THE St David’sDay announcement that Welsh poet and educator Sophie McKeand is to become the new Young People’s Laureate of Wales was met by much applause on social media.
Despite Sophie’s (uncharacteristic) loss for words during the surprise phone call just before Christmas, it takes little imagination to see why Literature Wales chose her for the role.
Sophie’s love of working with young people is rooted in her personal experience: “I hated school but loved books. I was reading reading reading but not the stuff I was supposed to read.
“I actually felt like poetry was irrelevant to me. It was only when I went back to university that I started to understand it.”
Aged 28, Sophie left behind the security (and tedium) of her job in sales and sold the house where she and her eight-year-old daughter lived. They moved to North Wales and Sophie began a degree in English and Creative Writing, while earning what she could by copy-writing on the side.
More than 12 years have passed since those days of writing copy for wrought-iron manuals, and Sophie revels in her U-turn of lifestyle. As a full-time freelancer she has not just created her own award-winning poetry, but has also worked tirelessly to encourage creativity among communities through workshops and gigs.
Sophie is a great believer in sticking at it: “It hasn’t been one of those stories where a teenager wrote a Shakespearean sonnet and became a legendary poet.
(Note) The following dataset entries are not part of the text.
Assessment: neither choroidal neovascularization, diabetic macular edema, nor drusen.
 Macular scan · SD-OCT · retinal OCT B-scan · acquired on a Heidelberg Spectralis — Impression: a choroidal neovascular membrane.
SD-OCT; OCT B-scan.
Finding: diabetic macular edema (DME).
For me it’s a craft and I’ve just kept learning how to write.”
“Slogging your guts out for 10 years is such a truer representation of life, rather than having someone suddenly pop into everyone’s consciousness as a success.”
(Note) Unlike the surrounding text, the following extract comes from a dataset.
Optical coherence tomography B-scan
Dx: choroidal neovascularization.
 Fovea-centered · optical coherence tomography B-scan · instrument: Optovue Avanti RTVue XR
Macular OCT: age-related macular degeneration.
Here our conversation turned into a screening of Shia LaBoeuf’s Just Do It speech, which Sophie insisted I watch (with a great deal of amusement). Amid the laughter she picked out one particular line: you should get to the point where anyone else would quit and you’re not going to stop there.
It is this emphasis on willpower against the odds that Sophie wants to highlight as Young People’s Laureate. “If children are being pegged as difficult and written off by the system, it’s not that they are not bright,” she insists. “We mustn’t let them be funnelled in a certain way, and instead need to ask: why are they struggling?”
On taking up the two-year role in April, Sophie intends to use her time to encourage young people’s initiatives in a sustainable way. She gives various examples of these, including Voicebox – a popular collective of poets on the North Wales poetry scene.
It was this sort of event that first boosted Sophie’s confidence in her early stages as a poet. After pushing herself to travel up to Liverpool’s Dead Good Poets’ Society, she used to perform her poetry in a big netted skirt to hide her trembling knees and memorised all her lines to avoid letting the audience see her nervous hands holding notes.
A while later (and tired of commuting to Liverpool), Sophie and her partner Andy founded a poetry event closer to home: The Absurd. She feels that a performance element may be more accessible in allowing young people to engage with poetry and believes performance poetry might benefit from being stitched into Welsh theatres.
Sophie has always hugely valued collaboration, and her enthusiasm for National Theatre Wales TEAM is especially infectious. Critical Chinwag is a scheme in which NTW funds play tickets for TEAM members and friends (as well as a few post-theatre drinks) so they can discuss the drama and blog about it.
Sophie is considering how involvement in theatre might help performance poetry: “If it can be stitched into theatre then that might be a way for it to gain a little more funding.”
She continues: “I hope to create as many diverse opportunities as possible. I want to let young people take control of things and help promote what they want to do. The arts need to be out of that ivory tower; everyone is uniquely gifted.”
The Night Out Young Promoters Scheme is another initiative that Sophie intends to boost. She describes it as a project supporting young people to host arts events in their community, which might not necessarily see much theatre in the area.
Sophie’s passionate confidence in the arts’ potential to help people is inspiring. “I get a bit philosophical, but I genuinely believe the way to change the world is through the arts.
“The arts doesn’t change the world in itself, but it does change the individual. Every time somebody starts to engage and learns how to express themselves you can see that bit of confidence grow, and they just walk that little bit taller.”